WHAT THIS EXERCISE ASKS
(a) Write out the stretch from "Through the years, US" through "the Wilderness Society." in the national monuments article, word for word.
(b) Pick up the article on the national monuments executive order after its last sentence and keep writing it.

SELECTED EXCERPT

Cedar Mesa Citadel Ruins at the 1.35-million-acre Bears Ears National Monument in southeastern Utah.
Photo by Bob Wick, Bureau of Land Management / Flickr

President Donald Trump just signed an executive order that could cut the size of or abolish certain national monuments across the US, putting at risk historical sites and halting safeguards for public lands and waters. The move could eventually lead to litigation in the courts.

The executive order doesn’t resize or nix national monuments just yet. Instead, it directs the Department of the Interior to review the designation of tens of millions of acres of land set aside in the past 21 years, Interior Secretary Ryan Zinke told reporters at the White House last night. Zinke will then come up with recommendations for which monuments should be changed. At risk are some especially controversial places in Utah, like Bears Ears National Monument and Grand Staircase-Escalante National Monument.

At an event at the Interior Department today, Trump said the executive order would end an abuse of power that’s resulted in a “massive federal land grab.” “Today, I’m signing a new executive order to end another egregious abuse of federal power and to give that power back to the states and to the people where it belongs,” Trump said. “Today we’re putting the states back in charge. It’s a big thing.”

“we’re putting the states back in charge.”

Through the years, US presidents of both parties have used the Antiquities Act of 1906 to set aside swaths of public land to protect important historical, cultural, and ecological sites without approval from Congress. The designation allows authorities to restrict activities such as grazing, farming, logging, and mineral mining. But protections vary from place to place. Generally, existing oil and gas development can continue, says Dan Hartinger, the national monuments campaign manager at the Wilderness Society.

DATA SECTION
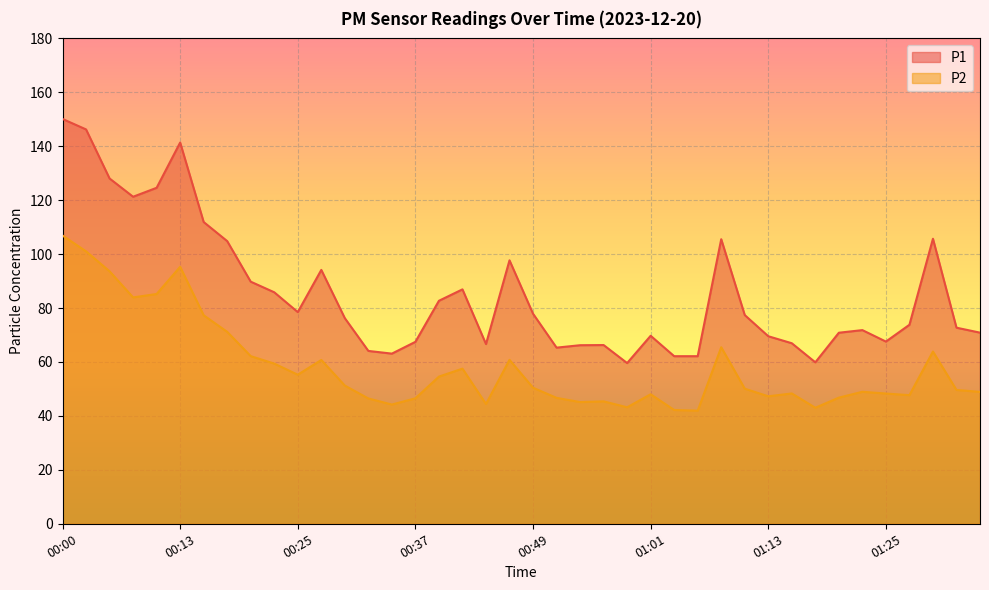

Which label corresponds to the largest value in the chart?

00:00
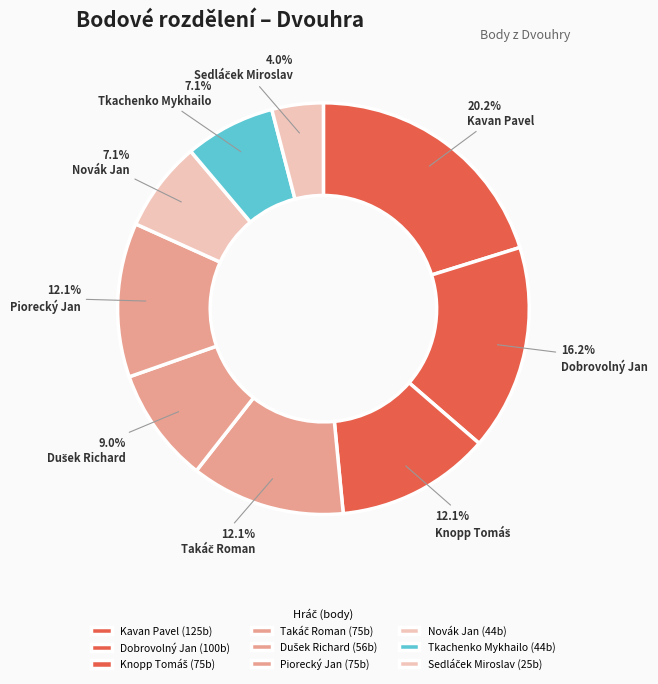

Count the number of slices in the pie.

9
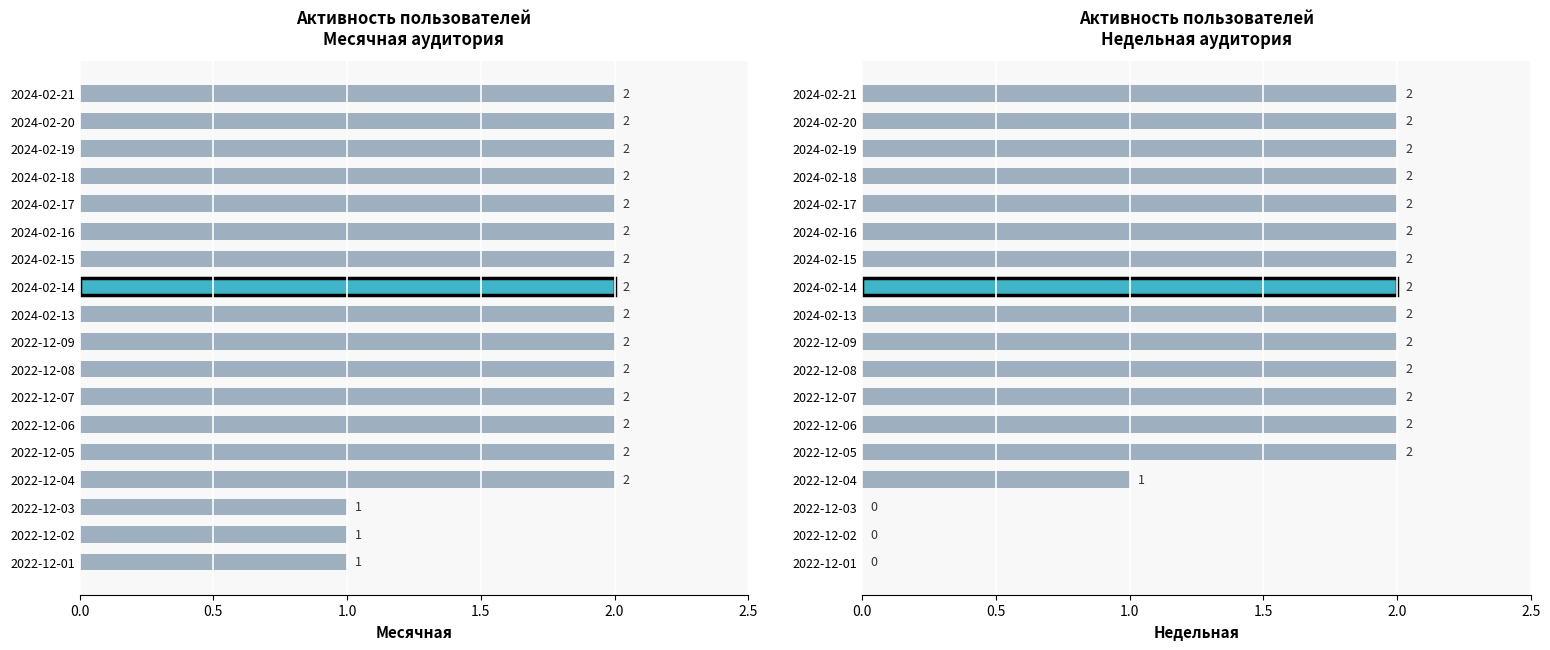

Is it true that Месячная equals 3 at 2022-12-09?

False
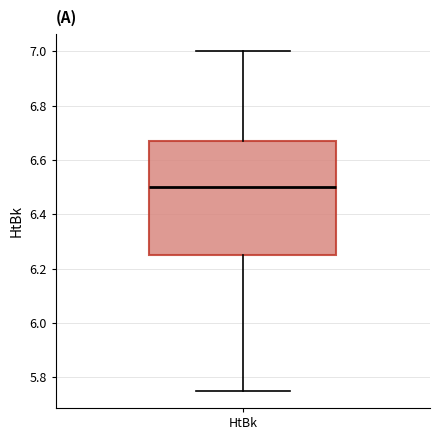

Read this box plot against the y-axis: the position of the median line, the range covered by the box, and the ends of both whiskers. The values are not printed on the chart, so give them approximately, as read against the axis.

median 6.50, box 6.26 to 6.68, whiskers 5.76 to 7.00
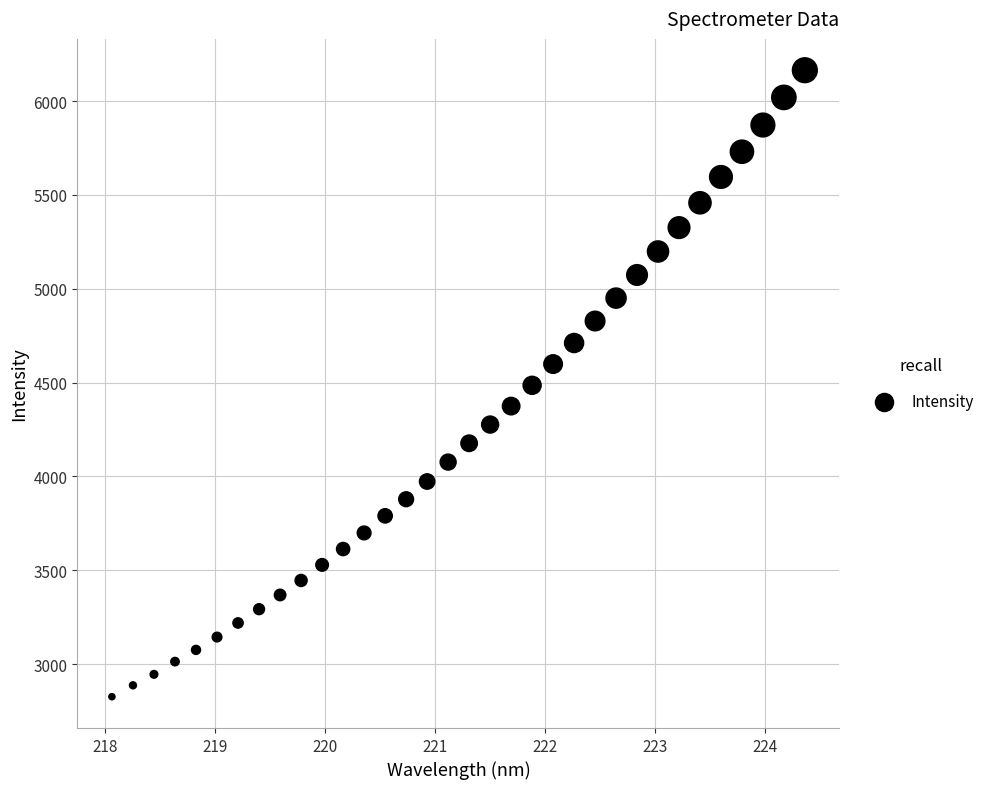

What is the range of X values (max minus min)?

6.3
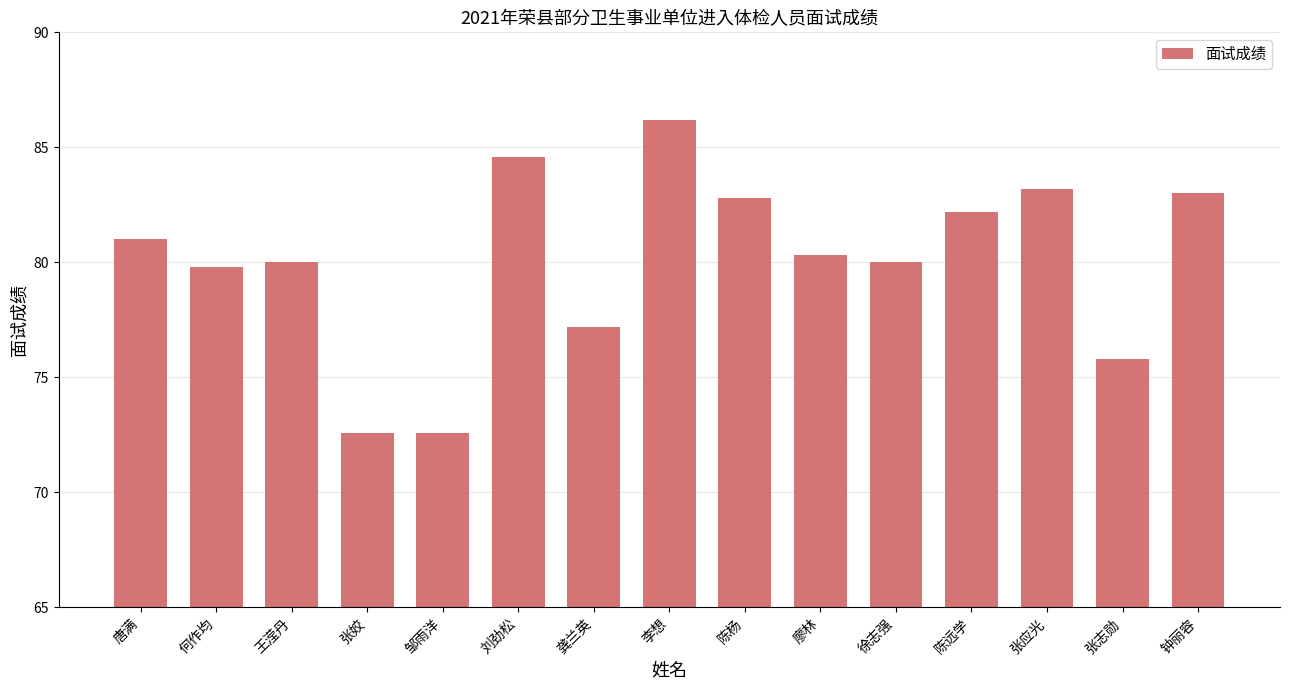

Reading left to right, list all the values displayed in this chart.

唐满=81.0	何作均=79.8	王滢丹=80.0	张姣=72.6	邹雨洋=72.6	刘劲松=84.6	龚兰英=77.2	李想=86.2	陈杨=82.8	廖林=80.3	徐志强=80.0	陈远学=82.2	张应光=83.2	张志勋=75.8	钟丽容=83.0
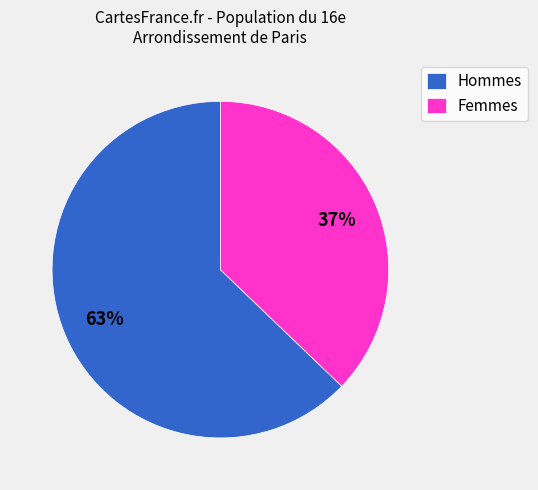

Which category has the smallest portion of the pie?

Femmes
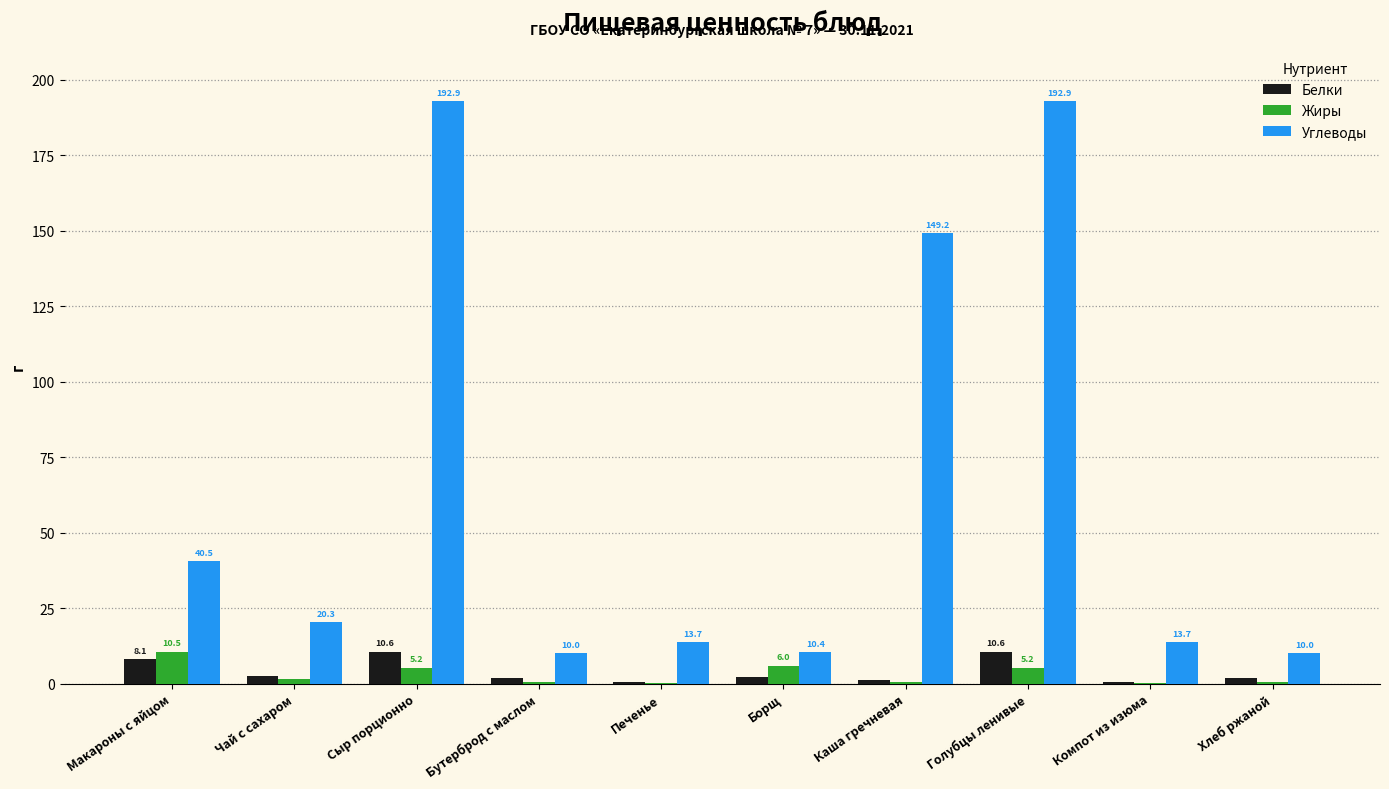

Where does the Углеводы series first go above 20?

Макароны с яйцом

EXERCISE ANSWERS
(a)
Through the years, US presidents of both parties have used the Antiquities Act of 1906 to set aside swaths of public land to protect important historical, cultural, and ecological sites without approval from Congress. The designation allows authorities to restrict activities such as grazing, farming, logging, and mineral mining. But protections vary from place to place. Generally, existing oil and gas development can continue, says Dan Hartinger, the national monuments campaign manager at the Wilderness Society.

(b)
President Barack Obama used the law to create new monuments or expand existing ones more than any other president. Some of the monuments he created were meant to commemorate African-American history, as well as gay rights. But some of the designations drew heavy criticism, including the Bears Ears National Monument, which protects 1.35 million acres of land in southeastern Utah. Many Republicans — including Sen. Orrin Hatch of Utah — vowed to fight the designation, which was seen an overstep of presidential authority.

The Antiquities Act doesn’t explicitly prohibit presidents from abolishing monuments, but a 1938 opinion by the US attorney general concluded that presidents have no such power, according to John Leshy, a former Interior solicitor who now teaches at the University of California Hastings College of Law. Some presidents have downsized monuments before: Woodrow Wilson shrank nearly by half Mount Olympus National Monument, which Theodore Roosevelt had created, according to The Washington Post. But no monuments have ever ever been abolished altogether, so there’s no precedent for this, says Kevin Book, the managing director of ClearView Energy Partners. The idea to just abolish an existing monument “is controversial at minimum and potentially subject to a legal challenge,” Book tells The Verge.

“potentially subject to a legal challenge”

This is probably why Trump’s executive order for now just instructs the Interior Department to do a review and come up with recommendations. Zinke will first provide a recommendation on Bears Ears within 45 days; he’ll then come up with a final report within 120 days, according to the Associated Press. So Trump isn’t revoking national monuments just yet, “although it seems pretty obvious that that’s the ultimate goal,” Hartinger tells The Verge.

Zinke could make recommendations to Congress on which monuments should be resized or abolished. Though presidents don’t seem to have the power to rescind monuments, Congress very much does. “The Interior Department would be obliged to go through with the modification that Congress designates,” Book says. “The challenge, though, is doing it.” Even though Republicans control both houses, they’re far from united — as the fight over Obamacare showed.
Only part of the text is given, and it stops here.